──────── Document section ────────

Now we move into “Neglected Space” and travel on a guided tour of a whispered disembodied voice expressing the worries of becoming a neglected space in the life of her lover. In this fear, we can be serene and philosophical, wherein we primarily look at the neglect of each other, but also at the negative space between things, emotional and otherwise, that we neglect. She sees that the relationship is ”Bespoke to broken, this interwoven tapestry of tragedy / Crooked frames and cracked glazing / Slithers of wistful window gazes glint in borrowed light.” While she tries to hope, she knows she can’t let go: “Oh… I’m a story in mourning, and you’re the author / So pour out your masterpiece / Entropy increasing, how long before I’m dust? / Can we discuss?”
Ms. Heap’s “Minds Without Fear,” once again presents the multi-cultural world, featuring Vishal-Shekhar, where village meets songstress, modern meets Indian folktale and Imogen Heap meets us. Even as we suffer through the trials and tribulation: “But we just might make this path / We need our heads up high / So this story continues with / Minds without fear.”

────────

◆ **Problem 1**: In the review of Imogen Heap's songs, who is featured on "Minds Without Fear"?
◆ **Problem 2**: Continue the review of Imogen Heap's songs from its final sentence.

──────── Data listing ────────

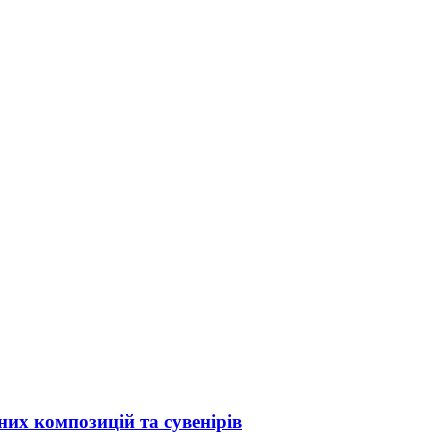
них композицій та сувенірів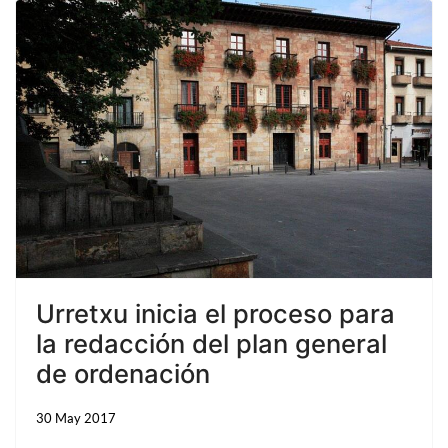
Urretxu inicia el proceso para
la redacción del plan general
de ordenación
30 May 2017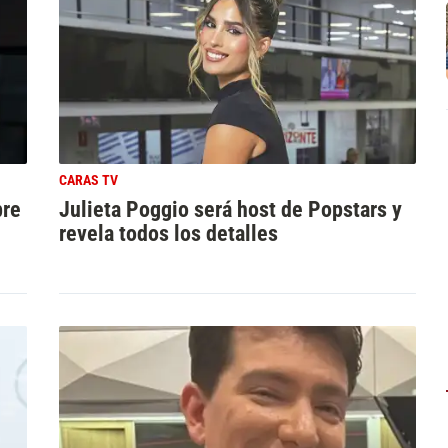
CARAS TV
bre
Julieta Poggio será host de Popstars y
revela todos los detalles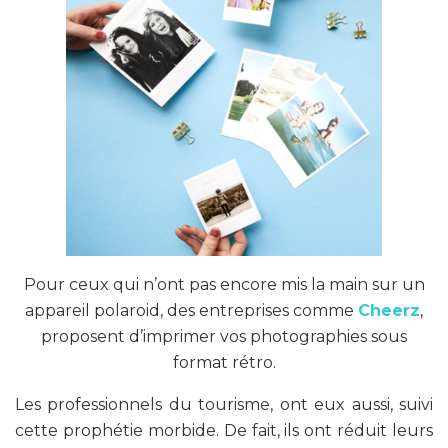
Pour ceux qui n’ont pas encore mis la main sur un
appareil polaroid, des entreprises comme
Cheerz
,
proposent d’imprimer vos photographies sous
format rétro.
Les professionnels du tourisme, ont eux aussi, suivi
cette prophétie morbide. De fait, ils ont réduit leurs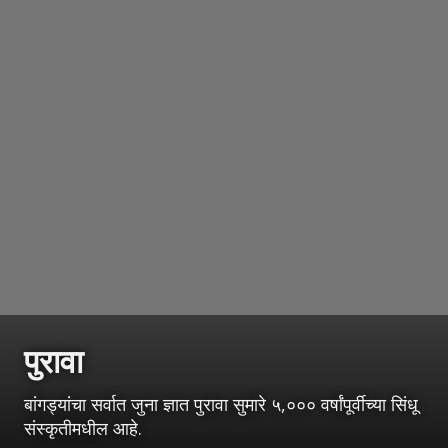
पुरावा
बांगड्यांचा सर्वात जुना ज्ञात पुरावा सुमारे ५,००० वर्षांपूर्वीच्या सिंधू
संस्कृतीमधील आहे.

────────

◆ **Answer box 1**: Vishal-Shekhar

◆ **Answer box 2**:
Ms. Heap travels through different tempos, musical themes and instrumentation the way the TGV train takes you from Dijon to Paris: with ease and panache. We move from Indian village to high tech machines. She is a Makers Faire dream girl building new tech to perform in new ways as in “Me the Machine.” The song starts out like an ethereal circus, cross a land of silicon circuits and logic switches, wondering how you teach love to a machine: “A blip in the algorithm / A break in the clouds / Soft circuits, jumping. Soft circuits, jumping. / The pincodes of happiness / Access denied / Switching to manual, switching to manual / How can you teach me these things / Me, the machine can dream.”
Ms. Heap’s music is whimsical and compelling as evidenced by her opening “alarm” in “Run Time” with those incredibly fabulous music and lyrics: “Sparks might fly, in no time. / It’s a delayed reaction of the third kind. (ooh) / I’m so ready for this. / Shrink-wrapped tones, I can face the music. / Stop matters bonding us way beyond / Our best by-days. / You know we’ve had it good, we’ve had it bad, so no hard feelings. / We’ve done all we could and all again. I’m done pretending. / Let’s quit while we’re still friends.”
In 2012, the village of Sakteng in Bhutan received electricity for the first time. In order to receive that electricity, each family had carry an electrical pole up to the village. In the instrumental piece “Climb to Sakteng,” Ms. Heap celebrates the tenacity of the human spirit evidenced in this climb.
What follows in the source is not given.